A site I host is offline, throwing the error “Too many open files.” The obvious solution would be to bounce the webserver to release all the file handles, but I wanted to figure out what was using all of them and see if I could figure out why they were leaking in the first place.
I had a few hunches, so I ran lsof -p PID
on a few of them. But none of them had excessive files open. After a couple of minutes of guessing, I realized this was stupid, and set out to script things.

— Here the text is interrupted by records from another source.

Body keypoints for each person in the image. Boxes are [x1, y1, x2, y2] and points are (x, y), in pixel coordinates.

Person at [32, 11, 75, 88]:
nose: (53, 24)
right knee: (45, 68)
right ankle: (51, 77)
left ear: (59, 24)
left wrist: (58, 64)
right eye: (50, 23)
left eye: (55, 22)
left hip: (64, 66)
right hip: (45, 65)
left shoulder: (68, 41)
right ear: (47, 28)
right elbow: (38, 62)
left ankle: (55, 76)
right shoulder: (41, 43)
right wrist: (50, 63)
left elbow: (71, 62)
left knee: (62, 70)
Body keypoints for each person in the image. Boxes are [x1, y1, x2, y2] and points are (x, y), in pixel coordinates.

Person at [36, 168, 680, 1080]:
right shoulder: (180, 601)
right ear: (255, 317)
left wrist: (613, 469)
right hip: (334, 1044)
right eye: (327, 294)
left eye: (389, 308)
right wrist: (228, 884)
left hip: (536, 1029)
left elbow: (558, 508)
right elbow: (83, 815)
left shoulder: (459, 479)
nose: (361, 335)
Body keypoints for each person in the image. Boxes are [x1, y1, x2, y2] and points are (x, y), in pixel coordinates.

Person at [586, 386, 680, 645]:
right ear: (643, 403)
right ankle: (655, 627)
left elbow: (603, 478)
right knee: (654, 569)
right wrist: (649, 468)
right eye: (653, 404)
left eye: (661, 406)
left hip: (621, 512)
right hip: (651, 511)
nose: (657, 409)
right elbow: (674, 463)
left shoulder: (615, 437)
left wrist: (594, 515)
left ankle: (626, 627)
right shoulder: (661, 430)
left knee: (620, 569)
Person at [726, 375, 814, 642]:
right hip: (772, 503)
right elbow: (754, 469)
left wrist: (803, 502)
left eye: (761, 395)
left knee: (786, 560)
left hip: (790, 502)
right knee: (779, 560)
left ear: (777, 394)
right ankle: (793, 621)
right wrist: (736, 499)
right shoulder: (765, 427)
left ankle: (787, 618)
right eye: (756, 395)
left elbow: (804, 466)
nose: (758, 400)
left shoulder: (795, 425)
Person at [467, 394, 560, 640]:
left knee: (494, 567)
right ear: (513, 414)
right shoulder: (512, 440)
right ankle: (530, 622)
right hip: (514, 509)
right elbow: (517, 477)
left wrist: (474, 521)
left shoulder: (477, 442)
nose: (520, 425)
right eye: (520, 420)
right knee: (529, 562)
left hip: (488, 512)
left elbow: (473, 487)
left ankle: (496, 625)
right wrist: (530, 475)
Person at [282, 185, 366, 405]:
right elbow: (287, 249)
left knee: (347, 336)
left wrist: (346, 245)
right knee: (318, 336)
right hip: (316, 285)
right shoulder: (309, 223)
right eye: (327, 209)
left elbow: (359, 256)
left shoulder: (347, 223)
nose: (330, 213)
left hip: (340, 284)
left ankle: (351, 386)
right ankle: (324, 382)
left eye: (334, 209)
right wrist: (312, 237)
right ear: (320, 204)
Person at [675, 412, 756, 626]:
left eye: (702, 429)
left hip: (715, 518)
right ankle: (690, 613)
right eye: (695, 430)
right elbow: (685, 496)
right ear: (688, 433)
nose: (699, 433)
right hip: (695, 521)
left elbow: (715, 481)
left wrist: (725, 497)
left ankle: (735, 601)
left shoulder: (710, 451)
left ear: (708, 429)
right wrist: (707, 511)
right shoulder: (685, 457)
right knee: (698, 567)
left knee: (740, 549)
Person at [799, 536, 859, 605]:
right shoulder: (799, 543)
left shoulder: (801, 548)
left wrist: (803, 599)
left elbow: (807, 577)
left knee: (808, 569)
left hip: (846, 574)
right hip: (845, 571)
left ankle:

I hacked this quick-and-dirty script together:
pids = Dir.entries('/proc/').select{|p| p.match(/\d+/)}
puts "Found #{pids.size} processes..."
pfsmap = {}
pids.each do |pid|
files = Dir.entries("/proc/#{pid}/fd").size
cmdline = File.read("/proc/#{pid}/cmdline").strip
pfsmap[pid] = {
:files => files,
:name => cmdline
puts pfsmap.sort{|a,b| a[files] <-> b[files]}
There’s got to be a better way to get a process list from procfs than regexp matching directories in /proc that are only numeric. But I do that, and, for each process, count how many entires are in /proc/PID/fd
and sort by that. So that the output isn’t just a giant mess of numbers, I also read the /proc/PID/cmdline
This is hardly a polished script, but it did the job — it identified a script that was hitting the default 1024 FD limit. I was then able to lsof
that and find… that they’re all UNIX sockets, so it’s anyone’s guess what they go to. So I just rolled Apache like a chump. Oh well. Maybe it’ll help someone else—or maybe someone knows of a less-ugly way to do some of this?